# YOUR TASKS
(1) In the reader comments about David Brooks, how many Chinese Yuan does one commenter offer?
(2) List every sentence in the reader comments about David Brooks that begins with the word "Would."
(3) Resume the reader comments about David Brooks from the point where they stop.

# SUPPLIED TEXT
........

The NYT still prints Mr Brooks's work in hope that Mr Murdoch's HR people have a clipping file on Mr Brooks to augment & update his CV for Mr Murdoch. The HR clipping file could still get Mr Brooks on the WSJ's Washington bureau or a line in the NY POST's "Page 6" in '08.
David Brooks has a way with words but not with facts or logic.
Does anyone on Earth not know Brooks is a NOC? His only regret is not having been born early enough in history to serve as a reporter for the Third Reich.
Don`t you all think it would be interesting to have the right wing take the White House for another 8 years and see where they could really take all of you. How far would they really go? Would your prison population, already the industrial worlds highest, double yet again. Would kids be ordered to spy on their parents and families? Would there be the death penalty for , say crimes like desecrating the flag. Would non christians be put to death for blasphemy? Would all communication between americans be monitored by the government, and any non american language be punished by a stint in a federal prison to be re-educated in the american way? How far would they go? Look at the progress towards that type of society they have managed to enshrine in law in just 8 years. It leaves you breathless.
Talk about rewriting history? What do you think Sandy Burgler was trying to do, under orders from the Clintons? Huh?
And what did he get? A slap on the wrist and, to my knowledge, an as yet unfulfilled mandate to take a lie detector test!
Don't preach to me about rewriting history until you stop trying to do so yourself.
It would be wise for you, and all the rest, to stop thinking through a biased filter and realize that ALL OF THEM, regardless of party affiliation, have become corruptly beholden to special interests instead of what's good for America!
I will give 100 Chinese Yuan to anyone able to cite ONE novel, insightful, original, or interesting thing David Brooks has ever published about anything.
The war is over. It isn't but it is. The election stems from the economy. Americans without kids in Afghanistan or Iraq have been marginalized. The oil people laugh up Brook's sleeve and pat him well. At the risk of sounding conspiratorial GWB has some good oil friends. Who's winning? Americans never vote about war. They vote comfort.
http://www.huffingtonpost.com/david-sirota/peter-beinart-as-cautiona_b_76340.html
Course neither Sirota or Greg Mitchell and Editor and Publisher
cite the trend data.
http://www.gallup.com/poll/103132/Iraq-Economy-Healthcare-Immigration-Top-Vote-Issues.aspx
In the three times Gallup has asked the question this year, the war
in Iraq has consistently been the dominant issue in the public's eyes.

........

# MATERIAL SHOWN

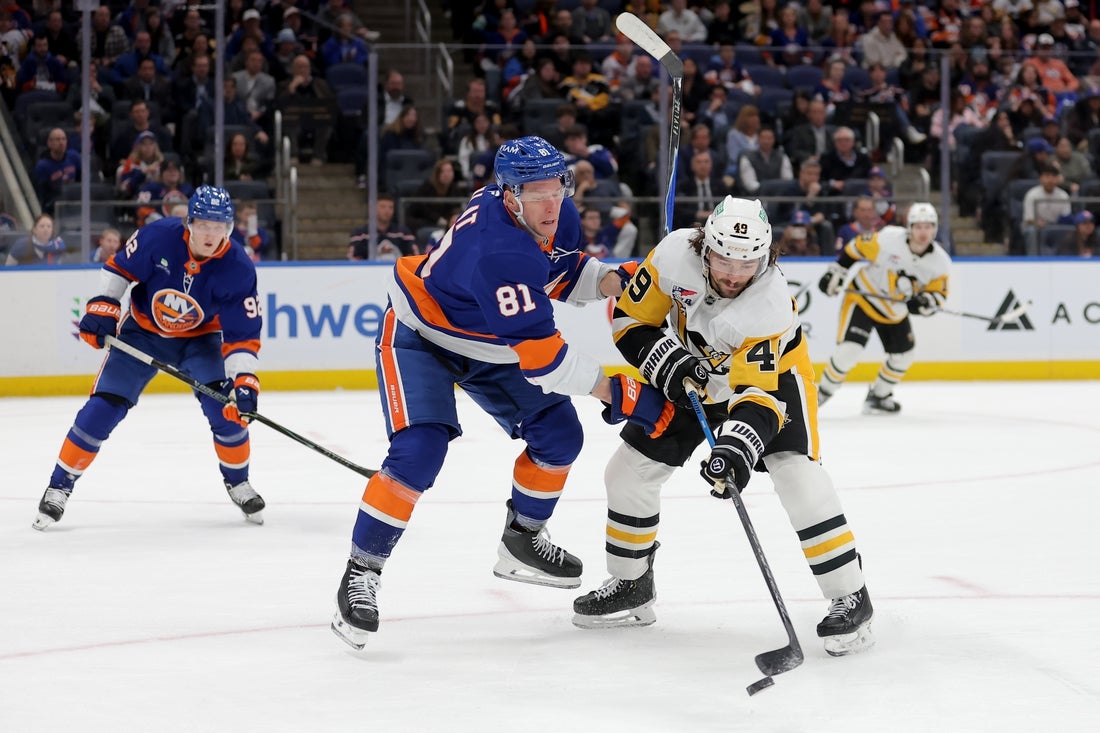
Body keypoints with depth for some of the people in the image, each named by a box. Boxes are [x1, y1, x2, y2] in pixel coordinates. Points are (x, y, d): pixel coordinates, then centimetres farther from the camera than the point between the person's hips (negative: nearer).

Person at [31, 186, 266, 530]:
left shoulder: (238, 269, -24)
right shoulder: (158, 237, -26)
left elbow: (242, 335, -22)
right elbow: (119, 268, -8)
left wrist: (244, 381, -34)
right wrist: (102, 308, -18)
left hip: (199, 338, 0)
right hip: (143, 332, 0)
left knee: (225, 406, -18)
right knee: (103, 407, -9)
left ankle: (238, 482, 7)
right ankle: (59, 486, 3)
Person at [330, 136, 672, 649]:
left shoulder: (556, 217, -14)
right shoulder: (499, 250, -40)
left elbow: (563, 273, 9)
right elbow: (540, 356, -40)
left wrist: (610, 280, -13)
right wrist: (618, 393, -36)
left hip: (489, 347, 8)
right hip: (419, 337, -8)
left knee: (558, 434, 4)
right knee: (418, 452, -24)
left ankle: (522, 540, 26)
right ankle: (361, 573, -13)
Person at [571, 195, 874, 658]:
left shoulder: (771, 304, -37)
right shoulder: (676, 254, -27)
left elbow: (760, 393, -42)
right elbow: (630, 316, -14)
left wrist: (737, 447, -56)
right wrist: (665, 361, -28)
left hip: (771, 373, -5)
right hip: (694, 376, 5)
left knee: (796, 473, -24)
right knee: (630, 471, 3)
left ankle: (850, 598, -16)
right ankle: (631, 585, 24)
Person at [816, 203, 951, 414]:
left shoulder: (940, 261, -13)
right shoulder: (887, 239, -24)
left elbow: (938, 295, -6)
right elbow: (856, 248, -10)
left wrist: (923, 302, -28)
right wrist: (835, 272, -9)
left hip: (894, 312, 5)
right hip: (863, 298, -5)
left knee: (904, 355, 9)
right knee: (848, 350, -17)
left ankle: (878, 395, 31)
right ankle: (823, 392, 3)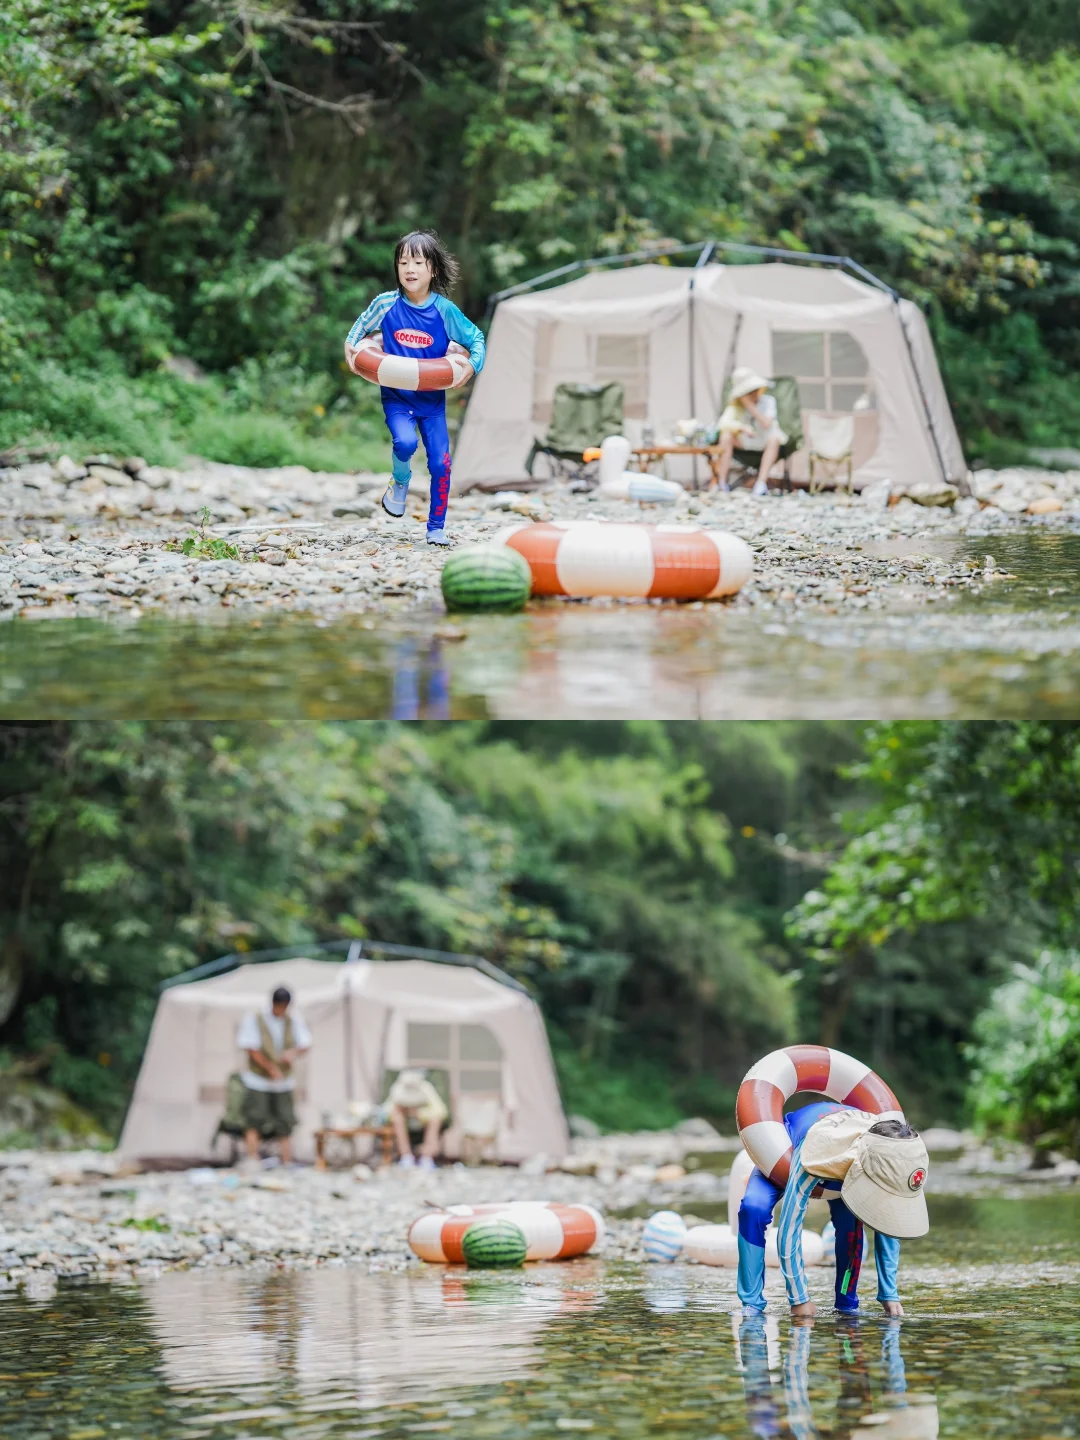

........

# ANSWERS BY ITEM
(1) 100 Chinese Yuan.

(2)
- Would your prison population, already the industrial worlds highest, double yet again.
- Would kids be ordered to spy on their parents and families?
- Would there be the death penalty for , say crimes like desecrating the flag.
- Would non christians be put to death for blasphemy?
- Would all communication between americans be monitored by the government, and any non american language be punished by a stint in a federal prison to be re-educated in the american way?

(3)
But the percentage mentioning the war has gradually declined from 42%
in April to 36% in the new poll.
Iraq is only one thing Americans are concerned about. There's the economy, corruption of the Justice Department, lying about WMDs, getting caught lying about Iran, torture, suspension of habeaus corpus, no bid contracts, health insurance, special rendition, secret prisons, illegal spying etc., etc., etc. Most Amercians feel the country is headed in the wrong direction. If we left Iraq tomorrow, it would result in AMericans focusing in on the rest of the BS caused by this administration. Mr. Brooks should be careful about what he's wishing for.
Brooks is a war propagandist and an enabler of the most criminal administration this nation has ever had to face. No good will ever,ever come from this obscene, immoral war of aggression and greed. I don't care how these fascists hedge with language and the truth. If every single troop was to be gone by this afternoon, it will always be an unmitigated failure that will haunt us forever.
Oh, and about the NY Times: Supreme court goes against regressive precedent about "states rights" and stops FLA recount on page one, and prints that GORE on every possible statewide recount scenario on page 16a a year later.
Brooks is merely employing an old trick of Karl Rove's: when the facts don't match one's take on history, change the facts. Or deny that they ever existed, or simply dismiss them as being irrelevant.
Example: W's cocaine use. Never happened, and if it did, it wasn't important. Let's move on.
Brook's greatest flaw is that he has no common sense and too much imagination. What an ass!!
D Brooks, right-wing apologist is
A LIAR, just like the rest of the
Bush-Cheney corruption squadron.
.
While I most definitely agree with the gist of the article...
"deftest slight-of-hand"?
Please. You give credit where no credit is due. Put a six-year-old in front of the television while he and Mark Shields are interviewed by Jim Lehrer for ten minutes every Friday night. Afterward, ask the kid if he or she thinks either one of them might perhaps be lying about something.
The six-year-old will finger Brooks in a heartbeat.
First tell: Watch the uncomfortable grins, head bobs, and exhalations during questions.
Second tell: Watch for him to open his mouth and begin speaking. That's when you know the lying is taking place.
I will admit that lying is harder to suss out in the written word, but this guy? Seriously. Bush league (as it were.)
--Hyde
.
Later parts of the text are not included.